A summary of the recommended approach for connecting Claude (and other AI assistants) to NetSuite, Smartsheet, and SharePoint with proper permissions, role design, and human-in-the-loop controls.
Projex has connected Claude Teams to NetSuite and is using AI across NetSuite, Smartsheet, and SharePoint. The core challenge isn't whether AI works — it's how to scope what AI can see and do, given that not every team member uses NetSuite, and operational roles often have write access that shouldn't extend to AI by default.
How do we let AI accelerate reporting and analysis across the team — without inheriting transactional permissions, exposing sensitive data, or building infrastructure that NetSuite's native roadmap will obsolete in 12 months?
Oracle now offers an official NetSuite AI Connector Service (the MCP Standard Tools SuiteApp) that connects Claude directly to NetSuite via the Model Context Protocol. This is the right primary path for users with NetSuite access. For team members who don't use NetSuite, scheduled saved-search exports to SharePoint give them AI-assisted reporting without granting them ERP access.
Define exactly which fields, filters, and records each role can see. The saved search is the contract.
Daily, hourly, or on-demand exports to role-organized folders. Auditable, repeatable, traceable.
Claude only sees what the SharePoint folder permissions allow. No direct NetSuite access required.
Read-only by design. Humans review and act on AI-surfaced insights inside their normal workflow.
The NetSuite MCP connector binds to one role at a time per user. Whatever permissions that role has, Claude inherits. This is the safety boundary — and it's why role design matters more than any other technical decision.
If a user has an "AP Clerk" role with write access to bills and journals, and they connect Claude using that role, Claude can also write bills and journals.
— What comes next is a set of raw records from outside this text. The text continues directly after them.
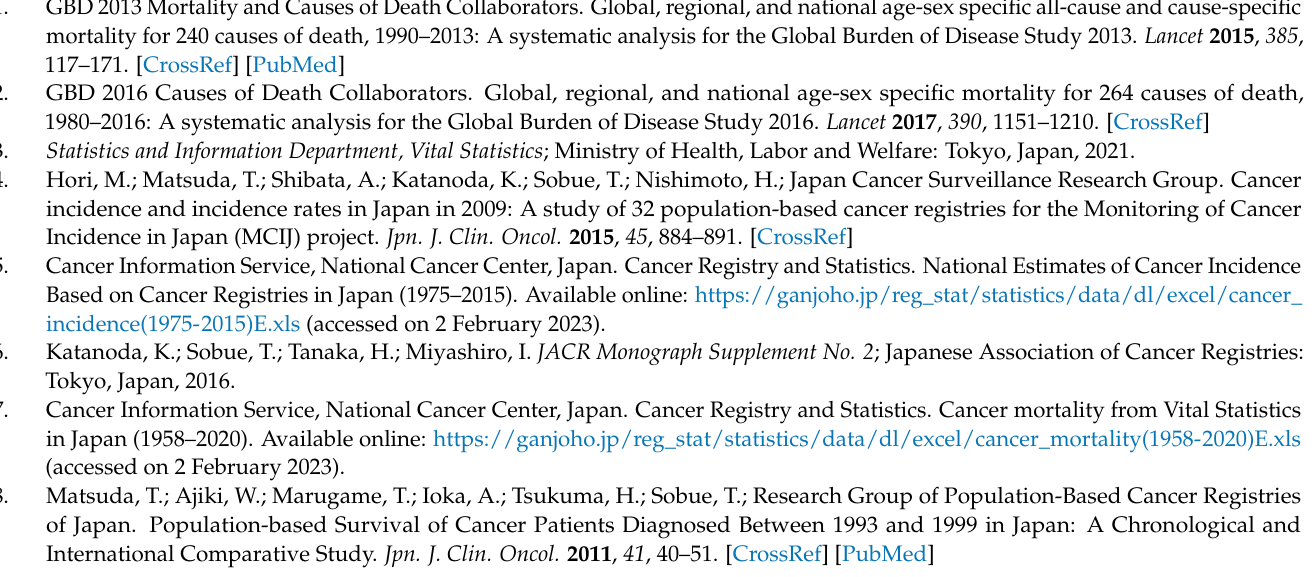
Figure A2. Relationships between cancer sites and cause of death (female patients). The diagram above illustrates the correlation between the site of cancer incidence and the specific cause of death. The left side of the diagram represents the site of cancer incidence, while the right side represents the classification of causes of death. The number before the cause of death is the code for the cause of death classification as defined by the Japanese Ministry of Health, Labour and Welfare. The height (width of the bands) represents the number of individuals, with thicker bands indicating higher numbers. It is evident that deaths due to index cancer are prevalent, but for causes other than cancer, heart disease and respiratory system diseases are more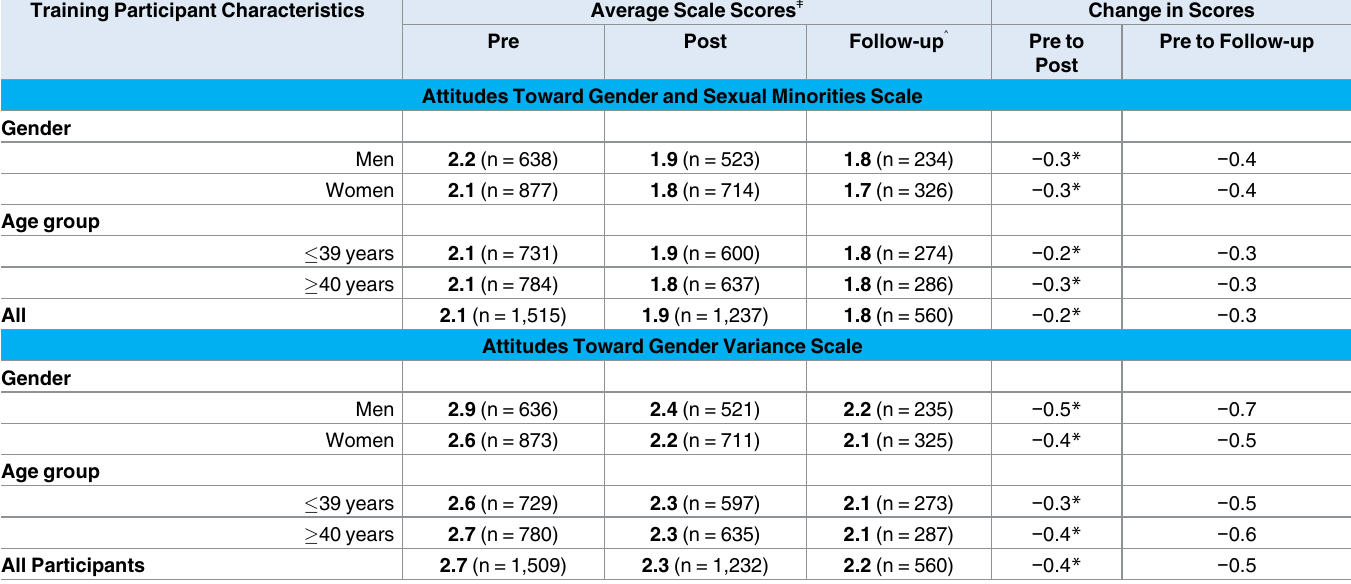
Table 4. Averagescale scores from pre-training, post-training, and 3–6 month follow-up. Training Participant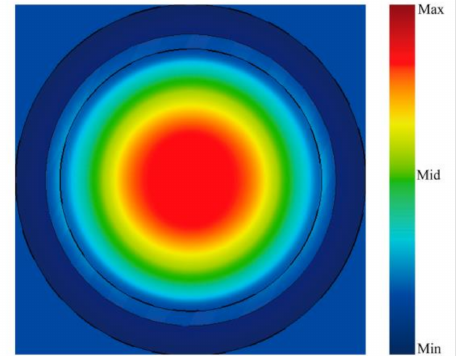
Figure 4. Electric field distribution at the output port.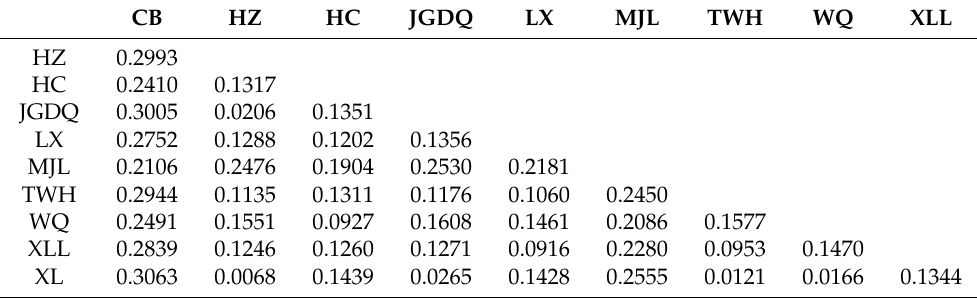
Table 4. Pairwise differentiation (F ST ) among provenances of Chosenia arbutifolia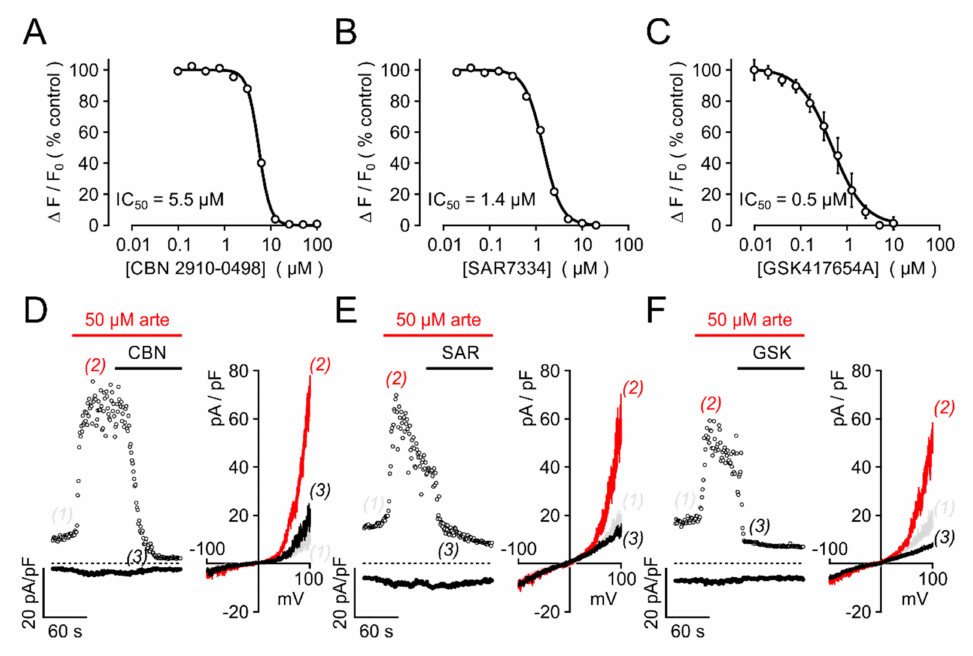
Figure 9. Artemisinin-induced ionic currents in HEK293 cells and in PC12 cells are sensitive to established TRPC3 inhibitors. ( A – C ) Serial dilutions of the indicated inhibitors were applied to HEK TRPC3-YFP cells at the indicated final concentrations for 5 min, and responses to acute challenge with 50 µ M artemisinin were measured in fluo-4-loaded HEK TRPC3-YFP cell suspensions. Concentration–response curves were normalized to responses measured without an inhibitor (controls), and IC 50 values were obtained by fitting a four-parameter Hill equation to the data. Data are compiled from 4–6 independent experiments performed in duplicate, each. ( D – F ) Ionic currents in PC12 cells were induced by 50 µ M artemisinin and recorded as in Figure 7C, but with inhibitors CBN 2910-0948 (CBN, 10 µ M; D ), SAR7334 (SAR, 5 µ M; E ), or GSK417654A (GSK, 5 µ M; F ) added in the continuous presence of artemisinin. Note the markedly accelerated current decay during application of the inhibitors (left panels). Corresponding I / V curves taken at the indicated time points are plotted (right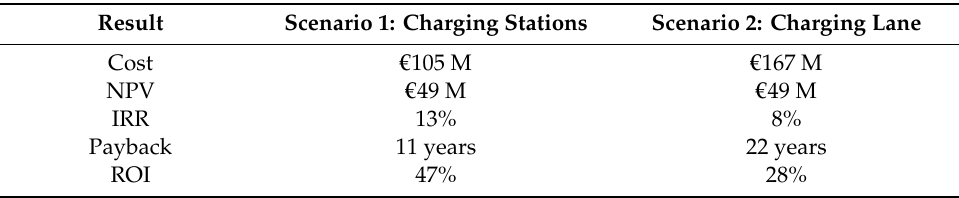
Table 2. Economic analysis of the charging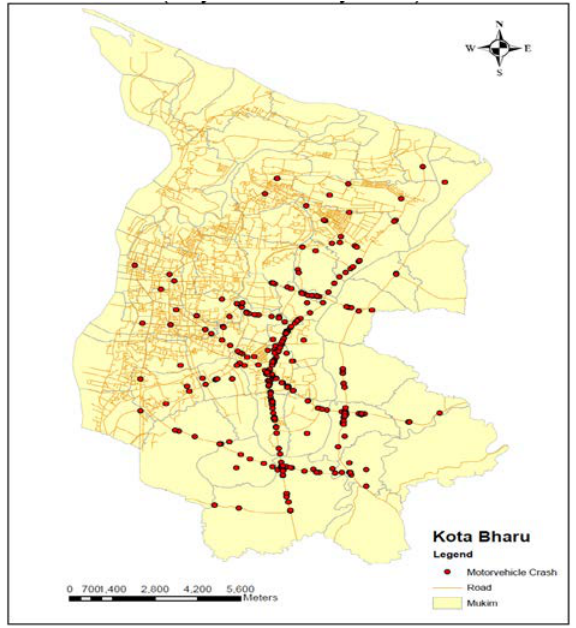
Figure 4: Geomapping of all road traffic injury cases by using ARCGIS ® software version 10.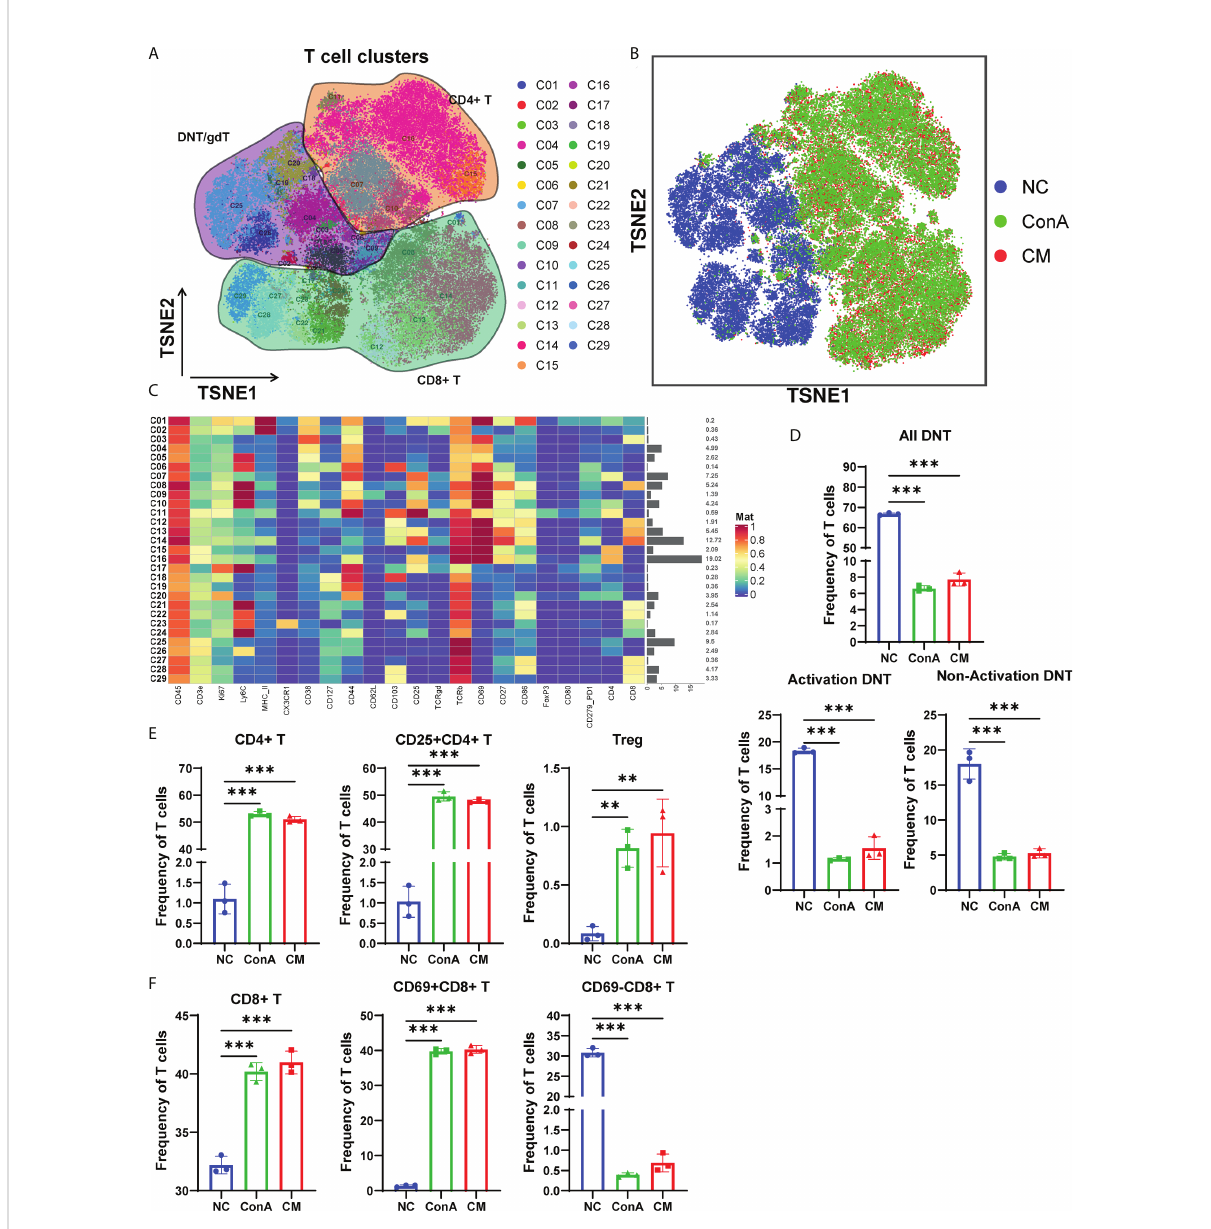
FIGURE 4 Overview of the CyTOF landscape of T cells in liver samples. (A) t-SNE map colored by different subgroups. (B) t-SNE map colored by three groups. (C) Heatmaps of cell surface markers expressed in T-cell subtypes. The proportions of (D) DNT; (E) CD4 + , CD25 + CD4 + , and Treg; and (F) CD8 + , CD69 + CD8 + and CD69 − CD8 + T-cell subtypes among the three groups (n = 3 per group; ns, not statistically signi fi cant, ** p < 0.01, *** p < 0.001). Data are presented as mean ±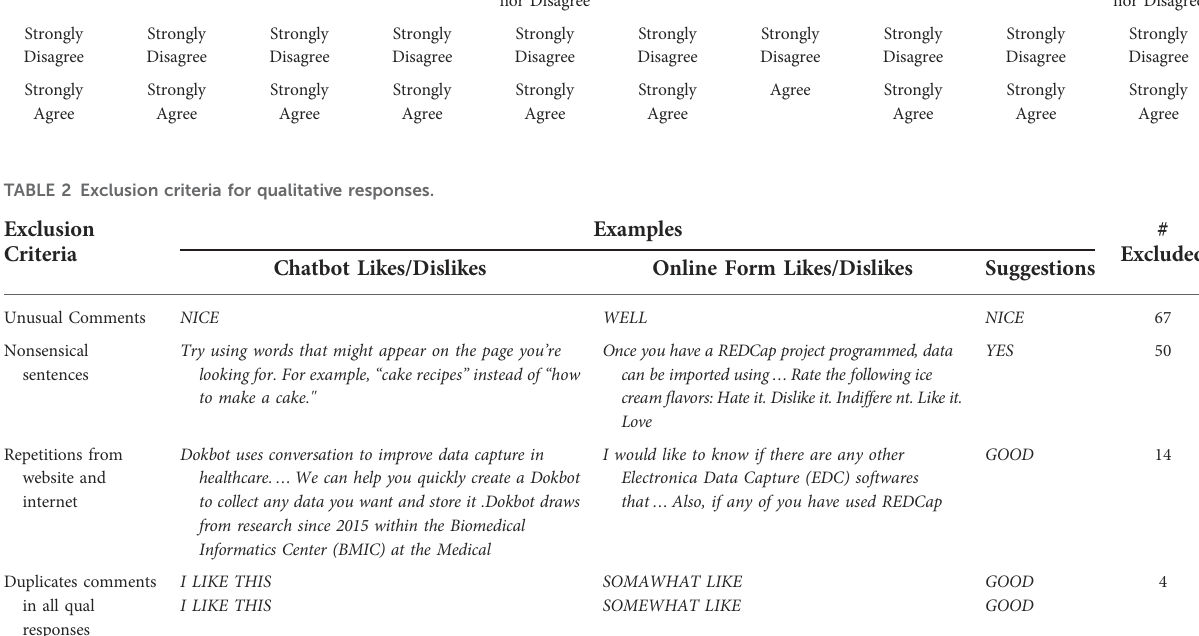
TABLE 1 Examples of participant responses for system usability scale with ≥ 8 same responses.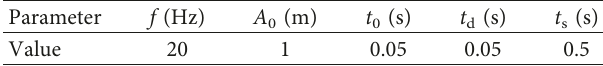
Table 7: Relevant parameters for the dynamic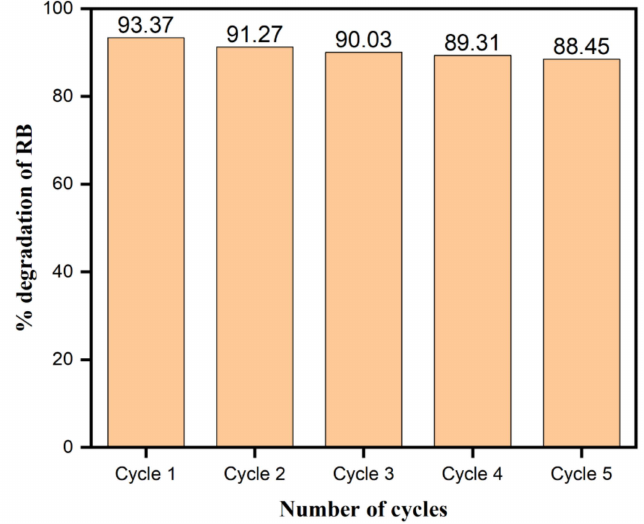
Figure 15. Recyclability study of AgNPs as a photocatalyst for the photodegradation of RB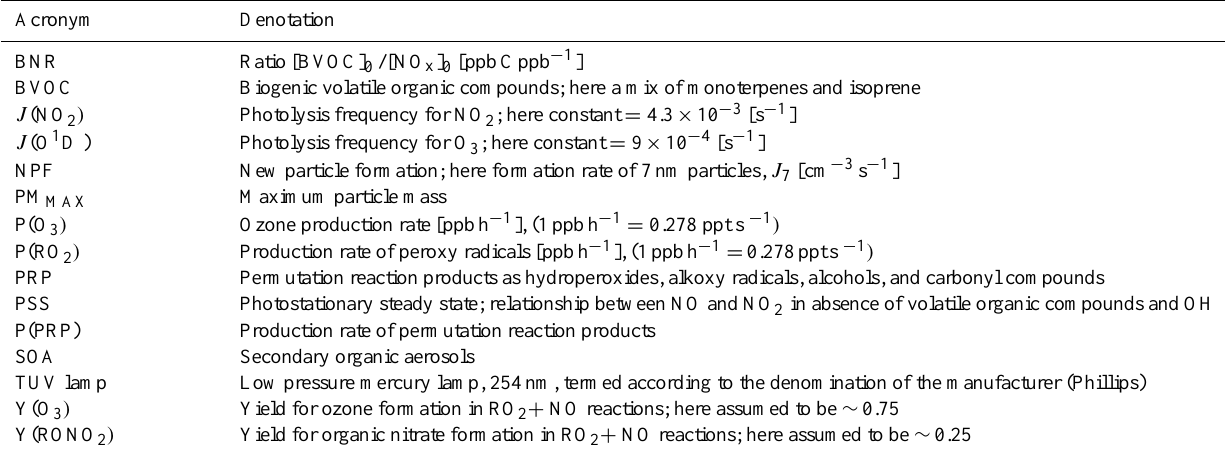
Table A1. List of acronyms used in the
The right pattern is to create separate, read-only AI roles scoped to functional areas:
Note: Oracle blocks the Administrator role from MCP entirely. Custom roles with the "MCP Server Connection" and "OAuth 2.0 Access Tokens" permissions are required.
The NetSuite role bound to the AI connection determines exactly what Claude can read and do. If the role can't see a field or take an action, neither can Claude.
For exported data, SharePoint folder permissions control which team members' Claude instances can access which datasets. AP team sees AP data. Ops team sees ops data.
For Phase 1, AI is read-only and advisory. Any transaction Claude proposes flows through a human review and approval step before being booked in NetSuite.
Stand up native MCP for NetSuite users with dedicated AI roles. Stand up SharePoint export pipeline for non-NetSuite users. Claude reads, summarizes, and analyzes. Zero write access. Establish trust, document use cases, train the team.
Expand to live API queries (Claude triggers saved searches on demand). Allow Claude to draft transactions for human approval — never to book them autonomously. Add data warehouse layer if cross-system queries (NetSuite + Smartsheet) become a recurring need.
As NetSuite's native agentic AI capabilities mature, evaluate whether to migrate workflows from the custom MCP setup to Oracle's embedded agents. The investments in role design and saved searches transfer cleanly — the front-end changes, the governance doesn't.
AI booking transactions autonomously. Even with the native MCP connector technically able to create and update records, the right design choice is to keep AI advisory until trust, audit patterns, and review workflows are established.
Replacing operational roles with AI roles. Operational users still need their full operational roles for daily work. AI roles are additive and dedicated — used only when connecting an AI assistant.
Custom integration buildout that NetSuite native AI will obsolete. Oracle's roadmap is moving fast. We use the official MCP service where it fits and avoid building custom infrastructure that has a 12-month half-life.